Observes Kirk, “Shorter durations always raise the bid price.”
“A good schedule, properly managed, will almost always have a positive effect on our budgets,” says Smith. “Conversely, a poorly managed schedule leads to unanticipated delays and cost overruns. I think it’s fair to say you can draw a straight-line connection between scheduling and budgets. What really seems to be missing with schedule management is not seeing the early warning signs that things are going bad. Small delays lead to bigger delays until the project goes over the event horizon and from there, can never be recovered. On the other side of the coin, I have seen well-managed jobs brought in ahead of schedule, and that almost always leads to a profitable project for everyone involved.
“In my experience, a well-run schedule takes a lot of work up front and a strong, smart leader in control. Mind you, there is a significant difference between a stubborn leader and a strong, smart leader. The well-run schedule is implemented early, with the significant trades partners all brought in for input, and then strictly adhered to. It is then maintained with a lot of attention to the details.”
“Big jobs,” says Wagner, “once they fall behind, are always costly.”
Adds Ruffin, “Any job that is either scheduled out of sequence or not followed/managed will affect manpower levels, which will affect your budget. The more people you have to bring on to manage a lagging schedule, the higher the cost in inefficiencies.”
Quips Aird, “If unanticipated additional labor or overtime is needed due to poor scheduling and/or sequencing of the trades, the profit can diminish or disappear. and the need for mediation and/or psychoanalysis increase.”

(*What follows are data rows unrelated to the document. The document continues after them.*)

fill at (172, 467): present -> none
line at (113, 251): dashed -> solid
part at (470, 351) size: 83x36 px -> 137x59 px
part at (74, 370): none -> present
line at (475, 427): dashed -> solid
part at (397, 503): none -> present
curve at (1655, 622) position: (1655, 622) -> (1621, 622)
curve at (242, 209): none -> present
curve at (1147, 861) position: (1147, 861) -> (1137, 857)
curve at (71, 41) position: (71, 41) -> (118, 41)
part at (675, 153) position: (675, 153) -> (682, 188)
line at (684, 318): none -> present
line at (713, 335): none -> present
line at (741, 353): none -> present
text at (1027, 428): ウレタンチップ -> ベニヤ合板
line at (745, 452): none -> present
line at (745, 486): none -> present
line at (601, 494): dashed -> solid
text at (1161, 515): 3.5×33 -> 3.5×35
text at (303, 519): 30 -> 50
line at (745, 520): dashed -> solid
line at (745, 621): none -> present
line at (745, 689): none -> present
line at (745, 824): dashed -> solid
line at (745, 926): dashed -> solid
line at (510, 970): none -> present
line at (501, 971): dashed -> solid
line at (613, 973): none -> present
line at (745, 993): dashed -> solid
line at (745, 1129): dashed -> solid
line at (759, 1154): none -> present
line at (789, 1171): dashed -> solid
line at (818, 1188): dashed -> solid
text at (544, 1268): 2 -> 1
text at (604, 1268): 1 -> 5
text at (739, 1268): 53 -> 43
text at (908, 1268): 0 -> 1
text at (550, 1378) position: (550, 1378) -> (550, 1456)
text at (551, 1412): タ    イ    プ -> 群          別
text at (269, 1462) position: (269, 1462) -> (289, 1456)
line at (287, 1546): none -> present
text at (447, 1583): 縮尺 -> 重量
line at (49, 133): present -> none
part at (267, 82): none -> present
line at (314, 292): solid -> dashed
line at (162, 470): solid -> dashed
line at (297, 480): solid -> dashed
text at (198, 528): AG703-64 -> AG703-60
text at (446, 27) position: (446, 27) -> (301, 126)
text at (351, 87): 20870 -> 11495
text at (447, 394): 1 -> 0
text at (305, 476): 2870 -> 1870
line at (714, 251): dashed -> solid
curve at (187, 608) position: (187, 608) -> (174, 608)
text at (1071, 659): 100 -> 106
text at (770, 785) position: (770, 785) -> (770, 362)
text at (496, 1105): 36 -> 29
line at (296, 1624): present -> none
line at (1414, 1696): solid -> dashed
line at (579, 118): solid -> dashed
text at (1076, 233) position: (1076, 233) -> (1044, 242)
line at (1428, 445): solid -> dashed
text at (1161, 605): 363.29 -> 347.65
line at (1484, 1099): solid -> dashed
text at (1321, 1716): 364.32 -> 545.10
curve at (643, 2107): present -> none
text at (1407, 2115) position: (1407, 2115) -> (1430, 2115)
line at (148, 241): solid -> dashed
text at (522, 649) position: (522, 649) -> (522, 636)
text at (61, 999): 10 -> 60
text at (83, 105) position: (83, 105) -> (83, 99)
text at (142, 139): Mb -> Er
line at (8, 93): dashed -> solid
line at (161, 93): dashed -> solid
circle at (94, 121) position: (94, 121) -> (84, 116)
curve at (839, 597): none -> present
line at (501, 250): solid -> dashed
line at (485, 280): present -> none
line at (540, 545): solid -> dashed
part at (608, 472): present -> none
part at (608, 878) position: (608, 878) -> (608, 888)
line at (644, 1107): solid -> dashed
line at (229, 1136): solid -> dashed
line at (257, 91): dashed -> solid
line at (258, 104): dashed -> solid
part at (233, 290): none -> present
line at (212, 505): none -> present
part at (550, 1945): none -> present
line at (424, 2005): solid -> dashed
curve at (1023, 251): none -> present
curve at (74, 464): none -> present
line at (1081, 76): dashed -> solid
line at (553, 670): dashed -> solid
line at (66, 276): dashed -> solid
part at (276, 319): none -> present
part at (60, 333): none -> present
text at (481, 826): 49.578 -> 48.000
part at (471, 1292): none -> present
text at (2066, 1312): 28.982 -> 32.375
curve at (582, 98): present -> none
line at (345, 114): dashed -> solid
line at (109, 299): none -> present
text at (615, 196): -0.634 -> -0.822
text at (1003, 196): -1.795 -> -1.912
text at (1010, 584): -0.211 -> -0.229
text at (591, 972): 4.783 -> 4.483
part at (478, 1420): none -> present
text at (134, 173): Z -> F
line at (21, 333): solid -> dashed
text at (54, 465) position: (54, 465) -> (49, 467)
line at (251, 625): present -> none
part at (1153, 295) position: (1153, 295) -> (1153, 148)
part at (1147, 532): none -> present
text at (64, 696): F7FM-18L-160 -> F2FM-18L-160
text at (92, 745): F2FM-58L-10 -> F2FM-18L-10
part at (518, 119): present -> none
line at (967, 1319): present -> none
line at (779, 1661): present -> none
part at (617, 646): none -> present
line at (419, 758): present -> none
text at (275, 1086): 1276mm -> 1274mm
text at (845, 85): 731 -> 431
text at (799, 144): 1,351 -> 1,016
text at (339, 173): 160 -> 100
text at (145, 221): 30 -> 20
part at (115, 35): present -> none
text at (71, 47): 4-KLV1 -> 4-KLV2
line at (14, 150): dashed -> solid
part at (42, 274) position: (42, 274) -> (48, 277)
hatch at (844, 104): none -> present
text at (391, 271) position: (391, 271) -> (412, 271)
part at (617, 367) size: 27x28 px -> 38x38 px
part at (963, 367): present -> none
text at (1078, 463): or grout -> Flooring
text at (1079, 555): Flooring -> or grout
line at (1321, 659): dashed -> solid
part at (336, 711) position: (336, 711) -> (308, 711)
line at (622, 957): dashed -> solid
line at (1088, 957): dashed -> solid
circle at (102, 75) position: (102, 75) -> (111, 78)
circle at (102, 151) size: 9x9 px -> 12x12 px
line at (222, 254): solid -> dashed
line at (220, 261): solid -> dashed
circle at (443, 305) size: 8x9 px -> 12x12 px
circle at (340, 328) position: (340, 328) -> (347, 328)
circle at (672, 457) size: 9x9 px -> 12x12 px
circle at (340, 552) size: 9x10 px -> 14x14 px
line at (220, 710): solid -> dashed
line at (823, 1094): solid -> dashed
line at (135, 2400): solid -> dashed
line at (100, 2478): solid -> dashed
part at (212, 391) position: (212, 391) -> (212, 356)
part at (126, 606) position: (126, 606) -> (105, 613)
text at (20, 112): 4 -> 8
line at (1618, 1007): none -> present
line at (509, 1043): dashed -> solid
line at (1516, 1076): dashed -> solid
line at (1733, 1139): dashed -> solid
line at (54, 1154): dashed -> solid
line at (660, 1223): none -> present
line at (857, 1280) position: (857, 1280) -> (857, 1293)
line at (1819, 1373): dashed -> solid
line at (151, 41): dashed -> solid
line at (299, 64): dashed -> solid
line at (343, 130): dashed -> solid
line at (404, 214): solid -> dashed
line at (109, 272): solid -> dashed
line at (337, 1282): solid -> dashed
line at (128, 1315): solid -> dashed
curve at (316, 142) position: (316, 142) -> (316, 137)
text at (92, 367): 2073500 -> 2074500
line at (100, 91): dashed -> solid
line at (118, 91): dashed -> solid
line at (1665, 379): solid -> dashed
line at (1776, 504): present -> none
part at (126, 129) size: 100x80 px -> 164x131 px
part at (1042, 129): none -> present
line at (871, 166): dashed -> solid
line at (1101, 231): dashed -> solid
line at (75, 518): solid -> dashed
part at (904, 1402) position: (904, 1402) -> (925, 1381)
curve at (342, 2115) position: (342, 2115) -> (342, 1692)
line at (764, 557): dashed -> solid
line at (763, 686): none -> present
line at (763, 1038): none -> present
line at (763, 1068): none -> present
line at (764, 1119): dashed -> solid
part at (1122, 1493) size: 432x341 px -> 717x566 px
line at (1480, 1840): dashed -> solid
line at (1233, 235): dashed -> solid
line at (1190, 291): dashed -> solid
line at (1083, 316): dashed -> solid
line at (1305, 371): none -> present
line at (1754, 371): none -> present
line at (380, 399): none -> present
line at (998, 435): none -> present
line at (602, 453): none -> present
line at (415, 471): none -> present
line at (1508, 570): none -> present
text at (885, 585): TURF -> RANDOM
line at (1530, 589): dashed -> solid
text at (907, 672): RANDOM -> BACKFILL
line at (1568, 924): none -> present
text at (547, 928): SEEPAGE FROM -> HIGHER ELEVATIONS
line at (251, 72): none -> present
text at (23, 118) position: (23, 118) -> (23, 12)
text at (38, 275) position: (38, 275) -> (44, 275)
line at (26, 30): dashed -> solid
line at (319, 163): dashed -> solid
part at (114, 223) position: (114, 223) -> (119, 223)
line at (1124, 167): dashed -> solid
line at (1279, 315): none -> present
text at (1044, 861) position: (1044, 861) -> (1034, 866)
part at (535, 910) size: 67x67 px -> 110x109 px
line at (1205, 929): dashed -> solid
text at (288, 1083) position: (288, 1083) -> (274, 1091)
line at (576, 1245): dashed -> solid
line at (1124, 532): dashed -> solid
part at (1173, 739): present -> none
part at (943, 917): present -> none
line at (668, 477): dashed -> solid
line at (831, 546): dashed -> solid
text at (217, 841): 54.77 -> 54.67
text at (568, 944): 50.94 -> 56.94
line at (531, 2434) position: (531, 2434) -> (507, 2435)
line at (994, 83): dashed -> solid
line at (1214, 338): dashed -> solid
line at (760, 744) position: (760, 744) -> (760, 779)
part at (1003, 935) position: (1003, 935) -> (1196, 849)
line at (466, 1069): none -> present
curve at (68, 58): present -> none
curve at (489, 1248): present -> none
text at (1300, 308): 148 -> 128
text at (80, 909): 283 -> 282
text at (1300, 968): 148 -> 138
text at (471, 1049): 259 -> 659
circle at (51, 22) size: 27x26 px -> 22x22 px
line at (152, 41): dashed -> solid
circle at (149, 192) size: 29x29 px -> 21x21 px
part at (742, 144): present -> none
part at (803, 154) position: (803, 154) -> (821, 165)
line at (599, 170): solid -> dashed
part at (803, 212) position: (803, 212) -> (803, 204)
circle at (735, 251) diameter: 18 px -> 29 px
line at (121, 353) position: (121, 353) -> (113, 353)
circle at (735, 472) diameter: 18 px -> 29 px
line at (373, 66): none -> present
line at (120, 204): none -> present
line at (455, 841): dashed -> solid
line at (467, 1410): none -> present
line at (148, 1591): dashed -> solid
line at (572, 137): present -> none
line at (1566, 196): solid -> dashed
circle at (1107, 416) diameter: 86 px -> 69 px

Adds Slowikowski, “Scheduling has the following positive impact on a given project’s budget: It helps identify resources a foreman needs to do the work; it identifies restraints, interference, amount of crew for a specific assignment, delivery arrangements; it identifies material and equipment availability (lead times); and it shows access to work areas.”
Art or Science?
Attention to detail and good, objective tracking tools constitute the science part. Experience (especially with surprises) lays the foundation of the art.
The great scheduler is a very precise artist.
California-based Ulf Wolf is the senior writer at Words & Images.